De grote overwinnaar en prins van 1983, Prins André Marcoen 'Balou', is vrijdagnacht 7 November 2014 overleden na een moedige strijd tegen longkanker. Op 15 november zou hij 59 jaar geworden zijn...

Op maandag 18 November 2014 werd in de foyer van CC De Werf een laatste eerbetoon gebracht aan de overleden Prins.Vrienden, familie en De Prinsencaemere werden even stil, en zorgden voor een waardig afscheid.

Prins Jempi, goede vriend van Balou, verwoordde het als volgt:

"Al het applaus van de shows, stop ik in een doos en die bezorg ik jou nog wel. Ik zal je wel nog vinden".

Balou en Jempi waren twee handen op één buik. Balou heeft Jempi zelfs ooit gevraagd of hij ‘broer’ tegen hem mocht zeggen. Beiden waren ze enig kind.

Jempi: “"Onze hoogdag is de dag van de Voil Jeanetten. Onze outfit trok elk jaar de aandacht van het publiek en we gaven interviews aan televisie en kranten. Er ging geen carnaval voorbij of we kwamen op tv. Balou en ik en Angelo, familie van Balou"

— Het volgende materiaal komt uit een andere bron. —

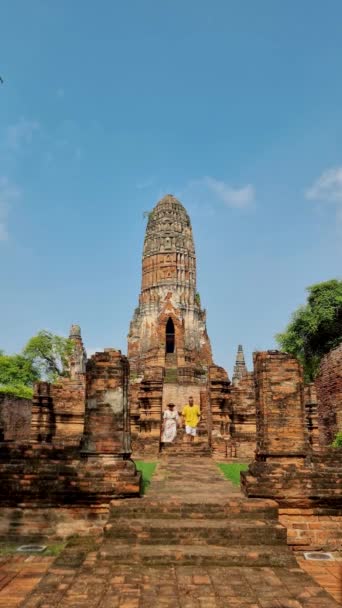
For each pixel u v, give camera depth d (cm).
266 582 821
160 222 7388
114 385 1250
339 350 2531
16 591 815
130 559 909
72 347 5725
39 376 5400
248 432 2494
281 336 3478
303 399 1239
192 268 7300
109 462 1191
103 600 743
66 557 956
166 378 5475
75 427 2455
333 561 1017
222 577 843
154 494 1224
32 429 2381
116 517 1070
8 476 1159
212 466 1923
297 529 1123
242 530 991
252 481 1165
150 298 7081
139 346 7025
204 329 7138
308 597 759
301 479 1154
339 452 1250
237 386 2611
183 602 737
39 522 1133
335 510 1141
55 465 1170
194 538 982
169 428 2577
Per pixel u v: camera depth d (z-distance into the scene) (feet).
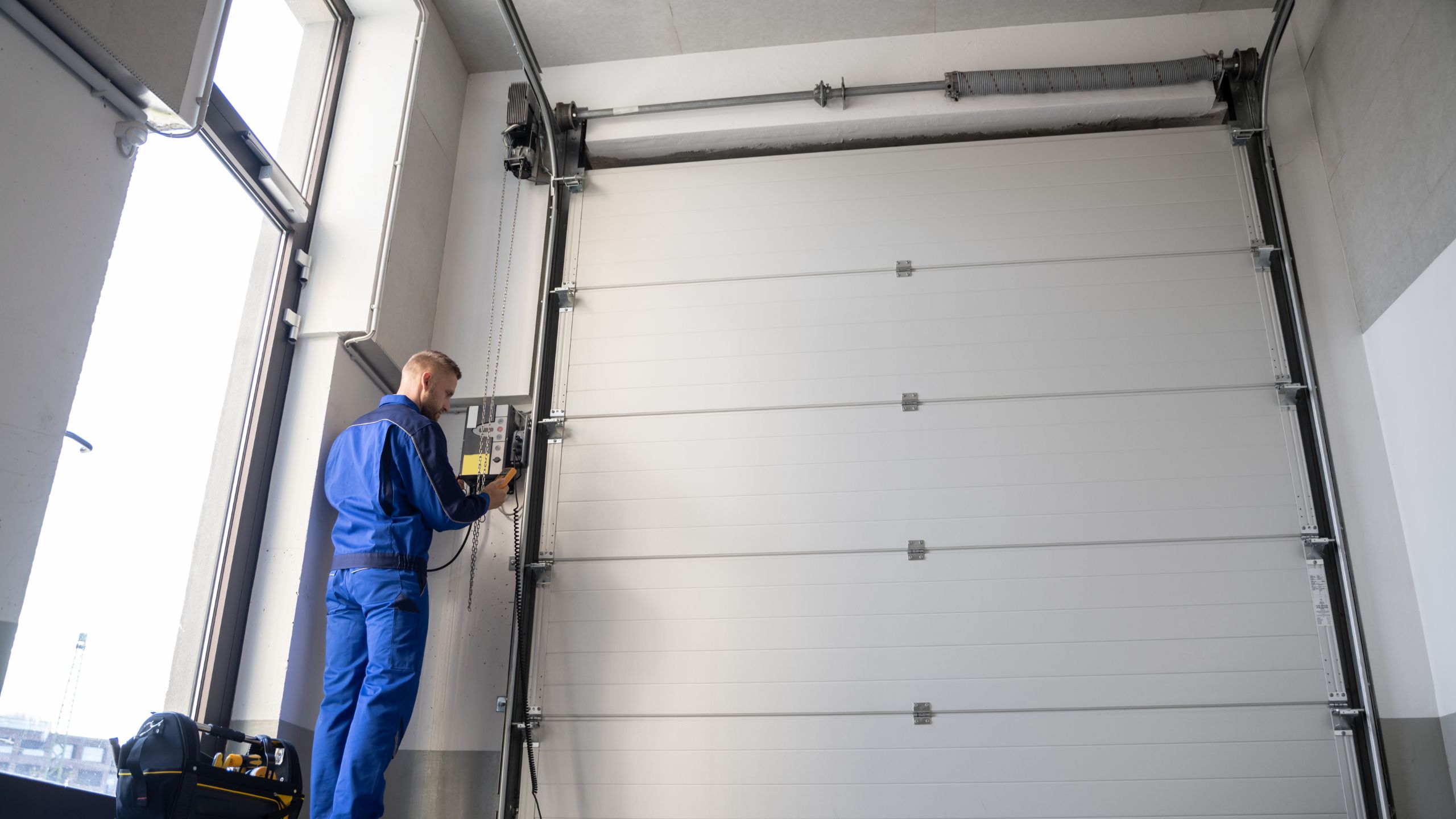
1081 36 16.24
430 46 15.94
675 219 16.02
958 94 15.65
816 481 14.29
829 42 16.67
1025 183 15.62
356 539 11.42
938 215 15.57
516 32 14.60
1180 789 12.47
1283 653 12.92
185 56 10.02
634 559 14.19
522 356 15.42
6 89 8.39
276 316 13.16
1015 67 16.15
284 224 13.44
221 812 8.96
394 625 10.92
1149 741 12.69
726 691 13.42
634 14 16.25
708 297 15.46
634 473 14.62
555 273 15.85
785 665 13.47
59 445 8.78
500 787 13.14
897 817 12.64
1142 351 14.46
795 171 16.11
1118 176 15.49
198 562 11.55
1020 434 14.20
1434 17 12.74
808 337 15.06
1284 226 14.80
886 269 15.33
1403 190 13.34
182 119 10.04
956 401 14.48
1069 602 13.37
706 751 13.17
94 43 8.92
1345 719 12.60
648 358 15.21
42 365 8.65
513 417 14.99
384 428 11.84
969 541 13.78
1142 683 12.94
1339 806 12.26
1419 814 12.14
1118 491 13.82
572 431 14.96
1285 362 14.23
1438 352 12.65
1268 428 13.93
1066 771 12.65
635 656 13.73
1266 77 15.23
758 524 14.17
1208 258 14.88
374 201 14.35
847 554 13.89
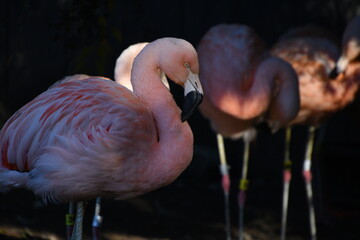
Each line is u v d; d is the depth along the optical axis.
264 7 14.40
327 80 9.78
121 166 5.27
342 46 9.64
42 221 9.14
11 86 13.29
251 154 14.44
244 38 8.68
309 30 10.37
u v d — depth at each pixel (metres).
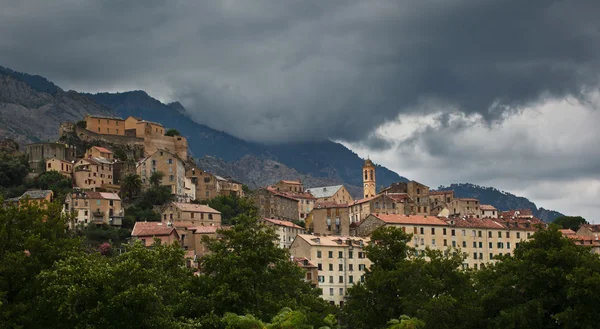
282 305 135.12
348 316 174.25
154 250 138.50
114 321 112.44
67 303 107.94
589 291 147.38
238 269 133.88
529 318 153.50
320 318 143.88
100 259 128.00
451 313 159.25
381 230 183.88
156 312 115.00
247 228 144.88
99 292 113.12
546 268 156.50
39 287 118.62
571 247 160.00
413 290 165.38
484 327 161.88
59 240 128.62
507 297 162.12
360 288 172.12
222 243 142.88
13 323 110.81
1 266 116.38
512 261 165.25
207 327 125.31
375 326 167.00
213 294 131.25
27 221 128.00
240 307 133.00
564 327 149.00
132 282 115.06
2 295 113.00
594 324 149.25
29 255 124.25
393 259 180.75
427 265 172.12
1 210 125.75
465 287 172.00
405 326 140.00
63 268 111.44
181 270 138.88
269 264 150.38
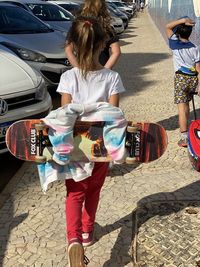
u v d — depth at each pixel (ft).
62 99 9.05
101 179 9.65
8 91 14.79
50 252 10.50
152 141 8.89
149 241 10.68
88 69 8.73
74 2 54.95
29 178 14.57
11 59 16.81
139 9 168.96
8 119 14.53
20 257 10.33
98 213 12.07
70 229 9.12
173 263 9.89
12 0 35.29
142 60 40.19
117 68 35.99
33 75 16.48
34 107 15.61
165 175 14.44
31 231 11.35
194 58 16.44
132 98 25.23
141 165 15.23
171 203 12.41
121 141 8.68
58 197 13.12
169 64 37.47
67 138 8.48
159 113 21.86
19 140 8.73
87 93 8.89
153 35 65.72
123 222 11.62
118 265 9.98
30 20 27.55
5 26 25.89
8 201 12.98
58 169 8.88
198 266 9.77
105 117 8.51
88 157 8.80
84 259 9.02
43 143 8.68
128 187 13.58
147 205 12.33
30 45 24.27
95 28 8.60
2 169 15.94
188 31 16.43
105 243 10.77
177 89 16.79
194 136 11.58
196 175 14.40
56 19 37.32
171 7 46.34
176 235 10.89
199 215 11.74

Jacquy De Pauw van de vereniging van De Losse Groepen vertelde 'André was de enige Prins tot op vandaag die sympathie en oog had voor de bijdrage van de losse groepen aan onze stoet en de raadszitting. Als zodanig is hij voor mij de enige Prins van alle carnavalisten.'

Prinsjen van Oilsjt : 1982 : Jean-Pierre Timmerman 'Jempi'

Voor de verkiezing van 1982 hadden zich verschillende kandidaten aangemeld.

Jozef Cooman (kortweg ‘Jef’) is stadsmedewerker en kreeg de zorgen over de sportterreinen toegewezen. Hij is gehuwd en heeft twee zoons. Hij heeft eigenlijk maar twee hobby’s : wielertoerisme en carnaval.  Hij is al 14 jaar lid van de Kornissesloipers, waar hij tevens ook schatbewaarder is. Als hij wordt uitgekozen, zal hij samen met zijn groep het hele land doorkruisen, om Aalst nog meer in de verf te zetten, en om overal een brok authentiek Aalsters carnaval te brengen”

Jean-Pierre Timmerman (Jempi voor de vrienden) is een staatsbediende en trotse bezitter van een krijgshaftige snor.
Hij is door zijn huwelijk in Aalst komen wonen, maar is intussen al sterk ingeburgerd, en vergroeid met de stad.
Hij is lid van de Matotten, en was voor een eerste keer te zien op de Aalsterse avond vorig jaar.
Ook hij is zinnens om de Aalsterse carnavalsmentaliteit overal uit te dragen.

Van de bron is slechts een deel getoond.